◆ **Exercise description**
Transcribe all the entries word for word, but omit the images.

◆ **Data records**
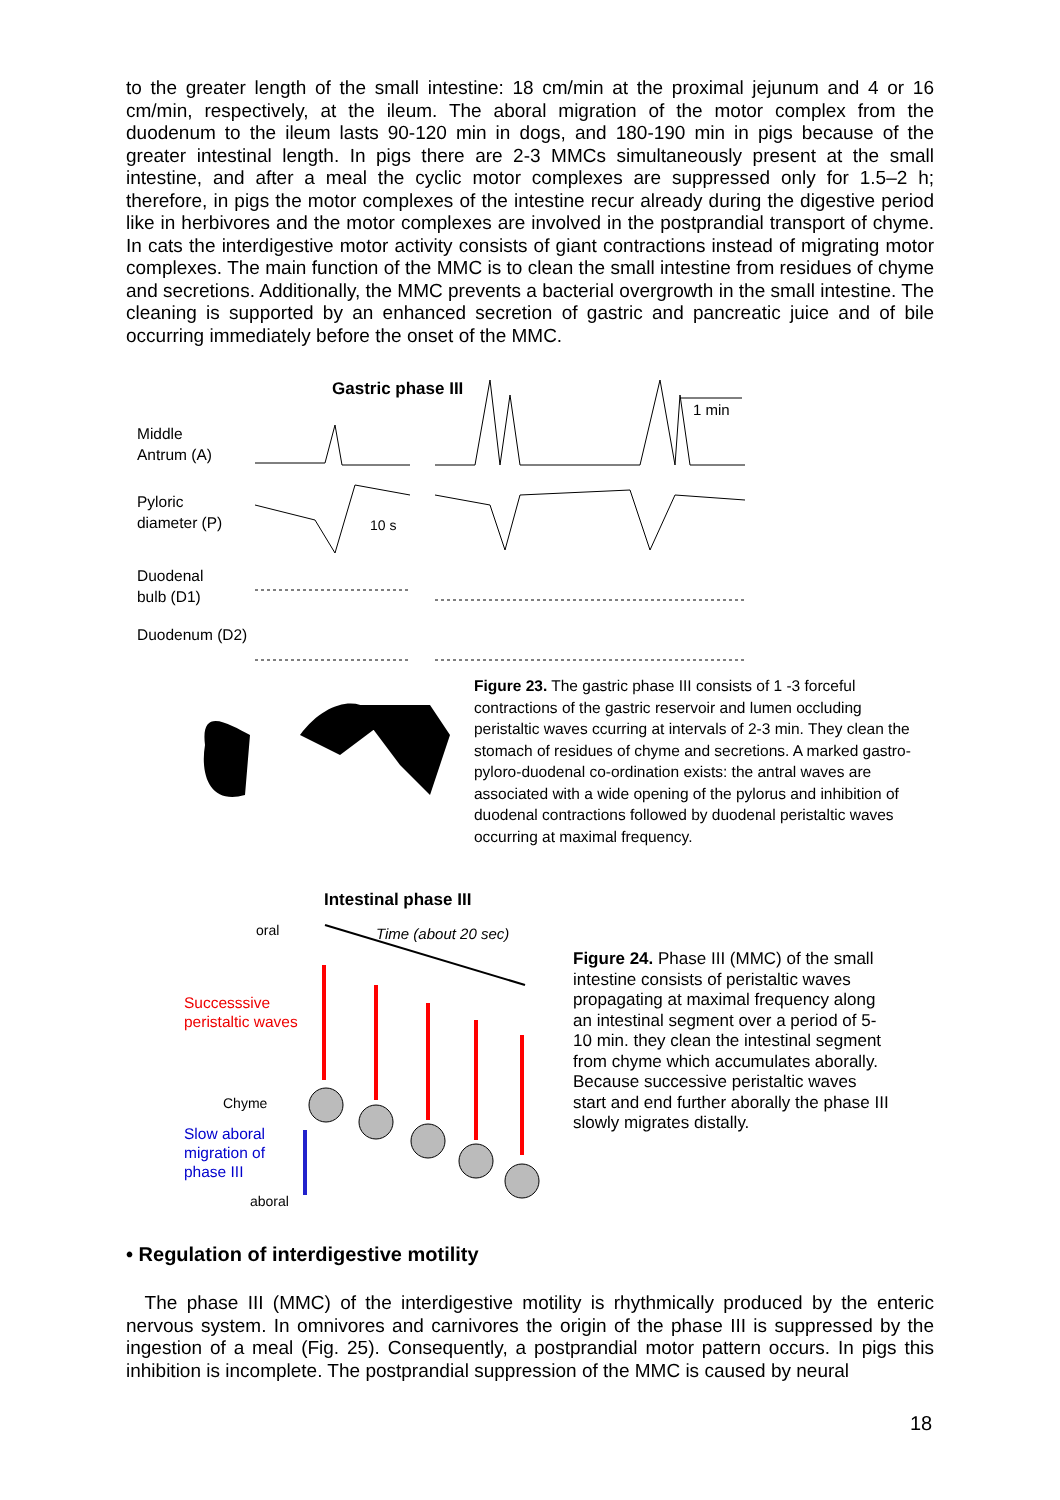to the greater length of the small intestine: 18 cm/min at the proximal jejunum and 4 or 16 cm/min, respectively, at the ileum. The aboral migration of the motor complex from the duodenum to the ileum lasts 90-120 min in dogs, and 180-190 min in pigs because of the greater intestinal length. In pigs there are 2-3 MMCs simultaneously present at the small intestine, and after a meal the cyclic motor complexes are suppressed only for 1.5–2 h; therefore, in pigs the motor complexes of the intestine recur already during the digestive period like in herbivores and the motor complexes are involved in the postprandial transport of chyme. In cats the interdigestive motor activity consists of giant contractions instead of migrating motor complexes. The main function of the MMC is to clean the small intestine from residues of chyme and secretions. Additionally, the MMC prevents a bacterial overgrowth in the small intestine. The cleaning is supported by an enhanced secretion of gastric and pancreatic juice and of bile occurring immediately before the onset of the MMC.
Gastric phase III
1 min
Middle
Antrum (A)
Pyloric
diameter (P)
10 s
Duodenal
bulb (D1)
Duodenum (D2)
Figure 23. The gastric phase III consists of 1 -3 forceful contractions of the gastric reservoir and lumen occluding peristaltic waves ccurring at intervals of 2-3 min. They clean the stomach of residues of chyme and secretions. A marked gastro-pyloro-duodenal co-ordination exists: the antral waves are associated with a wide opening of the pylorus and inhibition of duodenal contractions followed by duodenal peristaltic waves occurring at maximal frequency.
Intestinal phase III
oral Time (about 20 sec)
Successsive
peristaltic waves
Chyme
Slow aboral
migration of
phase III
aboral
Figure 24. Phase III (MMC) of the small intestine consists of peristaltic waves propagating at maximal frequency along an intestinal segment over a period of 5-10 min. they clean the intestinal segment from chyme which accumulates aborally. Because successive peristaltic waves start and end further aborally the phase III slowly migrates distally.
• Regulation of interdigestive motility
The phase III (MMC) of the interdigestive motility is rhythmically produced by the enteric nervous system. In omnivores and carnivores the origin of the phase III is suppressed by the ingestion of a meal (Fig. 25). Consequently, a postprandial motor pattern occurs. In pigs this inhibition is incomplete. The postprandial suppression of the MMC is caused by neural
18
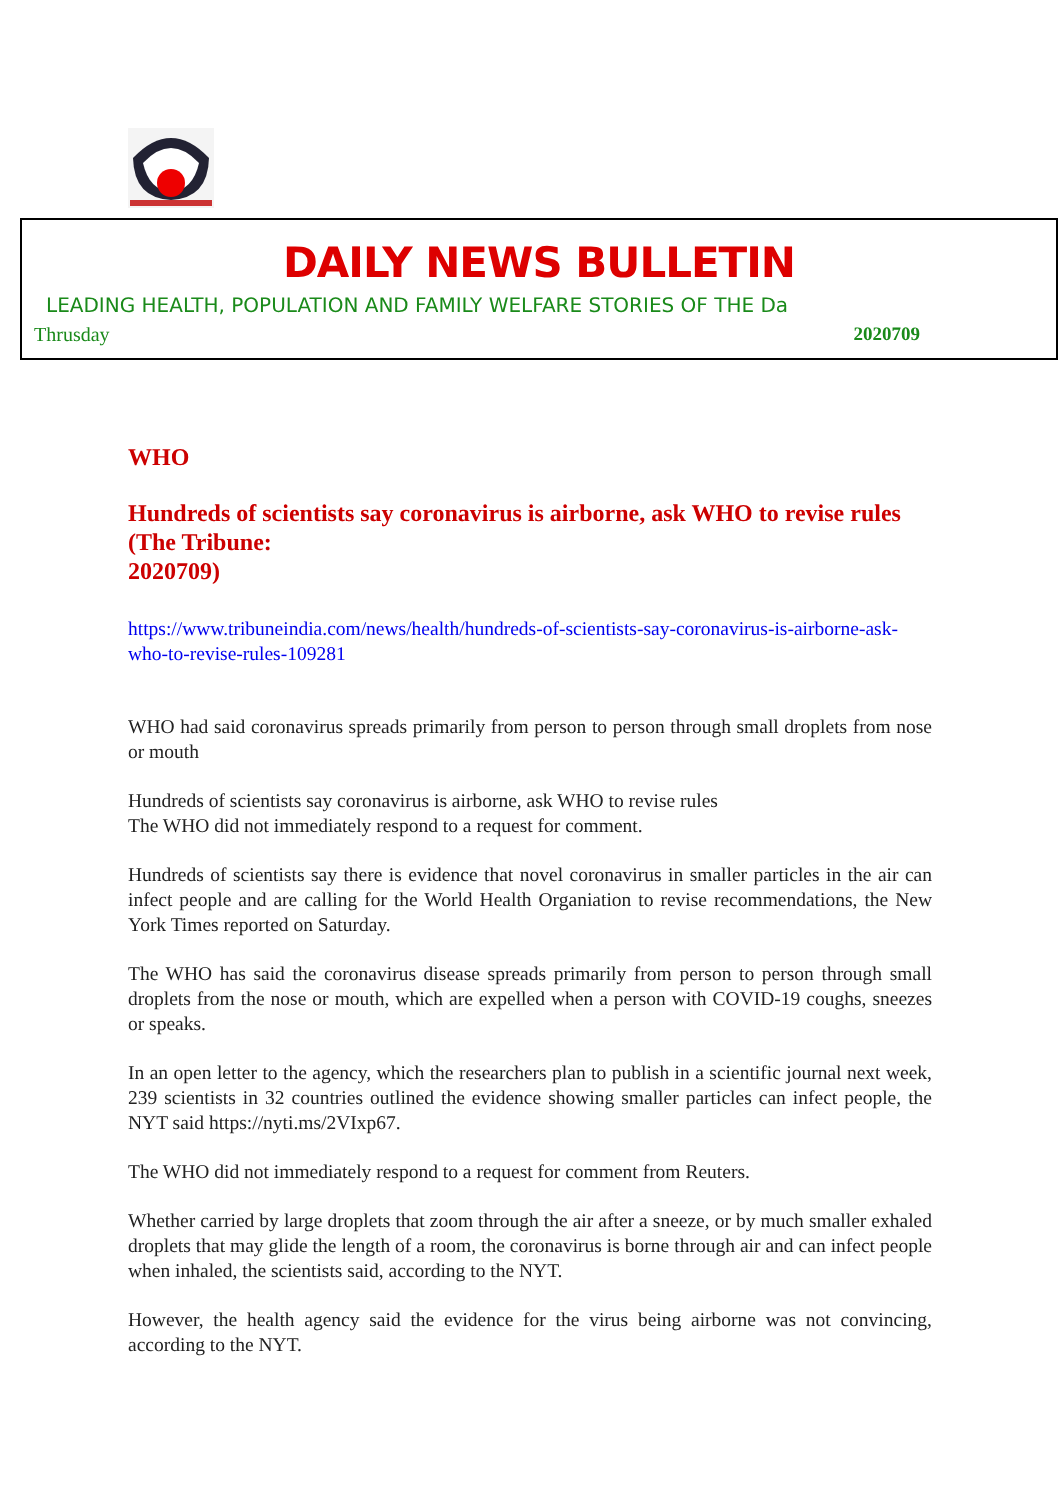DAILY NEWS BULLETIN
LEADING HEALTH, POPULATION AND FAMILY WELFARE STORIES OF THE Da
Thrusday 2020709
WHO
Hundreds of scientists say coronavirus is airborne, ask WHO to revise rules (The Tribune:
2020709)
https://www.tribuneindia.com/news/health/hundreds-of-scientists-say-coronavirus-is-airborne-ask-who-to-revise-rules-109281
WHO had said coronavirus spreads primarily from person to person through small droplets from nose or mouth
Hundreds of scientists say coronavirus is airborne, ask WHO to revise rules
The WHO did not immediately respond to a request for comment.
Hundreds of scientists say there is evidence that novel coronavirus in smaller particles in the air can infect people and are calling for the World Health Organiation to revise recommendations, the New York Times reported on Saturday.
The WHO has said the coronavirus disease spreads primarily from person to person through small droplets from the nose or mouth, which are expelled when a person with COVID-19 coughs, sneezes or speaks.
In an open letter to the agency, which the researchers plan to publish in a scientific journal next week, 239 scientists in 32 countries outlined the evidence showing smaller particles can infect people, the NYT said https://nyti.ms/2VIxp67.
The WHO did not immediately respond to a request for comment from Reuters.
Whether carried by large droplets that zoom through the air after a sneeze, or by much smaller exhaled droplets that may glide the length of a room, the coronavirus is borne through air and can infect people when inhaled, the scientists said, according to the NYT.
However, the health agency said the evidence for the virus being airborne was not convincing, according to the NYT.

◆ **Output of the exercise**
to the greater length of the small intestine: 18 cm/min at the proximal jejunum and 4 or 16 cm/min, respectively, at the ileum. The aboral migration of the motor complex from the duodenum to the ileum lasts 90-120 min in dogs, and 180-190 min in pigs because of the greater intestinal length. In pigs there are 2-3 MMCs simultaneously present at the small intestine, and after a meal the cyclic motor complexes are suppressed only for 1.5–2 h; therefore, in pigs the motor complexes of the intestine recur already during the digestive period like in herbivores and the motor complexes are involved in the postprandial transport of chyme. In cats the interdigestive motor activity consists of giant contractions instead of migrating motor complexes. The main function of the MMC is to clean the small intestine from residues of chyme and secretions. Additionally, the MMC prevents a bacterial overgrowth in the small intestine. The cleaning is supported by an enhanced secretion of gastric and pancreatic juice and of bile occurring immediately before the onset of the MMC.
Gastric phase III
1 min
Middle
Antrum (A)
Pyloric
diameter (P)
10 s
Duodenal
bulb (D1)
Duodenum (D2)
Figure 23. The gastric phase III consists of 1 -3 forceful contractions of the gastric reservoir and lumen occluding peristaltic waves ccurring at intervals of 2-3 min. They clean the stomach of residues of chyme and secretions. A marked gastro-pyloro-duodenal co-ordination exists: the antral waves are associated with a wide opening of the pylorus and inhibition of duodenal contractions followed by duodenal peristaltic waves occurring at maximal frequency.
Intestinal phase III
oral Time (about 20 sec)
Successsive
peristaltic waves
Chyme
Slow aboral
migration of
phase III
aboral
Figure 24. Phase III (MMC) of the small intestine consists of peristaltic waves propagating at maximal frequency along an intestinal segment over a period of 5-10 min. they clean the intestinal segment from chyme which accumulates aborally. Because successive peristaltic waves start and end further aborally the phase III slowly migrates distally.
• Regulation of interdigestive motility
The phase III (MMC) of the interdigestive motility is rhythmically produced by the enteric nervous system. In omnivores and carnivores the origin of the phase III is suppressed by the ingestion of a meal (Fig. 25). Consequently, a postprandial motor pattern occurs. In pigs this inhibition is incomplete. The postprandial suppression of the MMC is caused by neural
18
DAILY NEWS BULLETIN
LEADING HEALTH, POPULATION AND FAMILY WELFARE STORIES OF THE Da
Thrusday 2020709
WHO
Hundreds of scientists say coronavirus is airborne, ask WHO to revise rules (The Tribune:
2020709)
https://www.tribuneindia.com/news/health/hundreds-of-scientists-say-coronavirus-is-airborne-ask-who-to-revise-rules-109281
WHO had said coronavirus spreads primarily from person to person through small droplets from nose or mouth
Hundreds of scientists say coronavirus is airborne, ask WHO to revise rules
The WHO did not immediately respond to a request for comment.
Hundreds of scientists say there is evidence that novel coronavirus in smaller particles in the air can infect people and are calling for the World Health Organiation to revise recommendations, the New York Times reported on Saturday.
The WHO has said the coronavirus disease spreads primarily from person to person through small droplets from the nose or mouth, which are expelled when a person with COVID-19 coughs, sneezes or speaks.
In an open letter to the agency, which the researchers plan to publish in a scientific journal next week, 239 scientists in 32 countries outlined the evidence showing smaller particles can infect people, the NYT said https://nyti.ms/2VIxp67.
The WHO did not immediately respond to a request for comment from Reuters.
Whether carried by large droplets that zoom through the air after a sneeze, or by much smaller exhaled droplets that may glide the length of a room, the coronavirus is borne through air and can infect people when inhaled, the scientists said, according to the NYT.
However, the health agency said the evidence for the virus being airborne was not convincing, according to the NYT.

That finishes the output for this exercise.